**Assignment**
Copy out the lines below, changing each "chart" to "graph" and leaving everything else unchanged.

================================

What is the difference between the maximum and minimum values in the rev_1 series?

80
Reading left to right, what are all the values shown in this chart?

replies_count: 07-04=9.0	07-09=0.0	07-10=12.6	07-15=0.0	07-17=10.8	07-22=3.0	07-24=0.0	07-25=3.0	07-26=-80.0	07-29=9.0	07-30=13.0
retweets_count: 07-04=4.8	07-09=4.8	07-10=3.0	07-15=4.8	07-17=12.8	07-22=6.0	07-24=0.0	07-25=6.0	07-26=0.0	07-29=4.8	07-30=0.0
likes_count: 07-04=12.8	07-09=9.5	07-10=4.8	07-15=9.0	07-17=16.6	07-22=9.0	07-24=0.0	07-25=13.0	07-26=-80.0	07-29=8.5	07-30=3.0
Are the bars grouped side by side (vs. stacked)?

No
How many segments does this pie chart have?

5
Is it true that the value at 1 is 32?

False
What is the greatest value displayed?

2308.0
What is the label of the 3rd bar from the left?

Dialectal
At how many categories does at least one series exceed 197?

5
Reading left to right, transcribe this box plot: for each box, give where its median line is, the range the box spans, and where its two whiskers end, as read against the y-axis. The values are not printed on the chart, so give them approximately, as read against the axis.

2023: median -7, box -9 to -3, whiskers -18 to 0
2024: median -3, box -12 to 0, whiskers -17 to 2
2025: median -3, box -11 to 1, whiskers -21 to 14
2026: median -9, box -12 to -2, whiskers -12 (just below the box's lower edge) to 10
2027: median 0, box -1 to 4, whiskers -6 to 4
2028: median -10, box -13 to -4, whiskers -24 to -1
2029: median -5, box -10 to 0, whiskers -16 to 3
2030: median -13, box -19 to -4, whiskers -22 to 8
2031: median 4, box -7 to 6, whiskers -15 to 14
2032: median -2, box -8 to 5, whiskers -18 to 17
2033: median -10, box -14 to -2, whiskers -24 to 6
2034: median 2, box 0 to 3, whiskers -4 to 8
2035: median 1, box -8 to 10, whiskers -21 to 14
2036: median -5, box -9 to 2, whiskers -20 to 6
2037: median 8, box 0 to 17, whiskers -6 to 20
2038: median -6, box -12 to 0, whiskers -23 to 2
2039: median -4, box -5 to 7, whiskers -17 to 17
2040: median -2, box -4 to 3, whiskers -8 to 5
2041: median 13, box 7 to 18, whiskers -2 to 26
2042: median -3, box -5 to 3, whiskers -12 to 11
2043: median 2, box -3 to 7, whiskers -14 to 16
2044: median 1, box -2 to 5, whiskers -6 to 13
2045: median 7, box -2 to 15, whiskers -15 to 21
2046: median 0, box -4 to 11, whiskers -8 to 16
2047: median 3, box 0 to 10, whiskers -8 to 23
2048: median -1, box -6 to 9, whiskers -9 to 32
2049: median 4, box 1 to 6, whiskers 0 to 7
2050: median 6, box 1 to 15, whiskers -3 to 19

================================

**Task output**
What is the difference between the maximum and minimum values in the rev_1 series?

80
Reading left to right, what are all the values shown in this graph?

replies_count: 07-04=9.0	07-09=0.0	07-10=12.6	07-15=0.0	07-17=10.8	07-22=3.0	07-24=0.0	07-25=3.0	07-26=-80.0	07-29=9.0	07-30=13.0
retweets_count: 07-04=4.8	07-09=4.8	07-10=3.0	07-15=4.8	07-17=12.8	07-22=6.0	07-24=0.0	07-25=6.0	07-26=0.0	07-29=4.8	07-30=0.0
likes_count: 07-04=12.8	07-09=9.5	07-10=4.8	07-15=9.0	07-17=16.6	07-22=9.0	07-24=0.0	07-25=13.0	07-26=-80.0	07-29=8.5	07-30=3.0
Are the bars grouped side by side (vs. stacked)?

No
How many segments does this pie graph have?

5
Is it true that the value at 1 is 32?

False
What is the greatest value displayed?

2308.0
What is the label of the 3rd bar from the left?

Dialectal
At how many categories does at least one series exceed 197?

5
Reading left to right, transcribe this box plot: for each box, give where its median line is, the range the box spans, and where its two whiskers end, as read against the y-axis. The values are not printed on the graph, so give them approximately, as read against the axis.

2023: median -7, box -9 to -3, whiskers -18 to 0
2024: median -3, box -12 to 0, whiskers -17 to 2
2025: median -3, box -11 to 1, whiskers -21 to 14
2026: median -9, box -12 to -2, whiskers -12 (just below the box's lower edge) to 10
2027: median 0, box -1 to 4, whiskers -6 to 4
2028: median -10, box -13 to -4, whiskers -24 to -1
2029: median -5, box -10 to 0, whiskers -16 to 3
2030: median -13, box -19 to -4, whiskers -22 to 8
2031: median 4, box -7 to 6, whiskers -15 to 14
2032: median -2, box -8 to 5, whiskers -18 to 17
2033: median -10, box -14 to -2, whiskers -24 to 6
2034: median 2, box 0 to 3, whiskers -4 to 8
2035: median 1, box -8 to 10, whiskers -21 to 14
2036: median -5, box -9 to 2, whiskers -20 to 6
2037: median 8, box 0 to 17, whiskers -6 to 20
2038: median -6, box -12 to 0, whiskers -23 to 2
2039: median -4, box -5 to 7, whiskers -17 to 17
2040: median -2, box -4 to 3, whiskers -8 to 5
2041: median 13, box 7 to 18, whiskers -2 to 26
2042: median -3, box -5 to 3, whiskers -12 to 11
2043: median 2, box -3 to 7, whiskers -14 to 16
2044: median 1, box -2 to 5, whiskers -6 to 13
2045: median 7, box -2 to 15, whiskers -15 to 21
2046: median 0, box -4 to 11, whiskers -8 to 16
2047: median 3, box 0 to 10, whiskers -8 to 23
2048: median -1, box -6 to 9, whiskers -9 to 32
2049: median 4, box 1 to 6, whiskers 0 to 7
2050: median 6, box 1 to 15, whiskers -3 to 19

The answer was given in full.